In February the Asset Management Association of China issued the “Securities and Futures Institutions Privately Raised Asset Management plan Filing Regulatory Standardisation No. 4 – Privately Raised Asset Management Plan Investment in Property Development Enterprises and Projects,” stipulating that it would suspend filing for standard residential projects in 16 hotspot cities where property prices had risen excessively.
After cracking down on domestic financing sources for property developers, regulators have now restricted their access to the overseas bond market.
Domestic sources recently reported that regulators had virtually suspended approvals of overseas bond issuance by property developers, after they piled into the instruments as other avenues of capital dried-up.

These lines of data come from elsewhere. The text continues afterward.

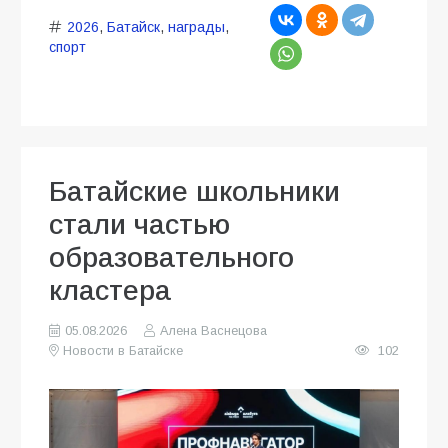
2026
,
Батайск
,
награды
,
спорт
Батайские школьники
стали частью
образовательного
кластера
05.08.2026
Алена Васнецова
Новости в Батайске
102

Overseas bond issuance by property developers posted a sharp surge in Q1 2017, while a report from China Information Real-estate Corp indicates that in March property developers issued a total of 30.228 billion yuan in notes and bonds overseas.
This accounted for 74.95% of total note and bond issuance by developers, as well as was equal to 3.25 times the value of loans they obtained from banks.

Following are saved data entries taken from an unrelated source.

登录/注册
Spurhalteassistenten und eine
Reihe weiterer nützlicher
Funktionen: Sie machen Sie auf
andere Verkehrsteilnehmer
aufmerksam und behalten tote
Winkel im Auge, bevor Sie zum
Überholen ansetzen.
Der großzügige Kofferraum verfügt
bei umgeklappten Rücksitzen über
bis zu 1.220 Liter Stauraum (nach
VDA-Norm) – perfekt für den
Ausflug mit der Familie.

This prompted a vigorous response from regulators, causing Q2 overseas debt issuance by property developers to plunge to a three year low of USD$1.745 billion.
Property developers expected to turn to trust loans to raise funds
As regulators shut off all other financing channels, Chinese property developers are turning to loans from trust companies to raise funds.
Data from Usetrust.com indicates that since the start of the year 68 trust companies have issued a total of 326 real estate trust products for a total amount of 100.55 billion yuan.
These figures have shown an overall upward trend as regulators have tightened their squeeze on other fund sources, with the number of products issued for January, February, March and April totally 50, 54, 113 and 92 respectively, for amounts of 17.12 billion yuan, 16.98 billion yuan, 29.28 billion yuan and 25.81 billion yuan.
This trend has continued into May, with real estate developers having raised 11.37 billion yuan via trust plans thus far this month, and 24 trust companies issuing 39 assembled funds trust products in the week of 13 – 19 May alone.
The increased use of trust companies by real estate developers could create problems for the sector, which is considered a key part of Chinese shadow banking.
Real estate operations have always been a major source of default issue for trust company products. As of the end of 2016 the sector-wide real estate risky asset balance for the trust sector was 38.2 billion yuan, comprising 32% of all risky assets in the sector, and an increase of 0.02 percentage points compared to the start of the year.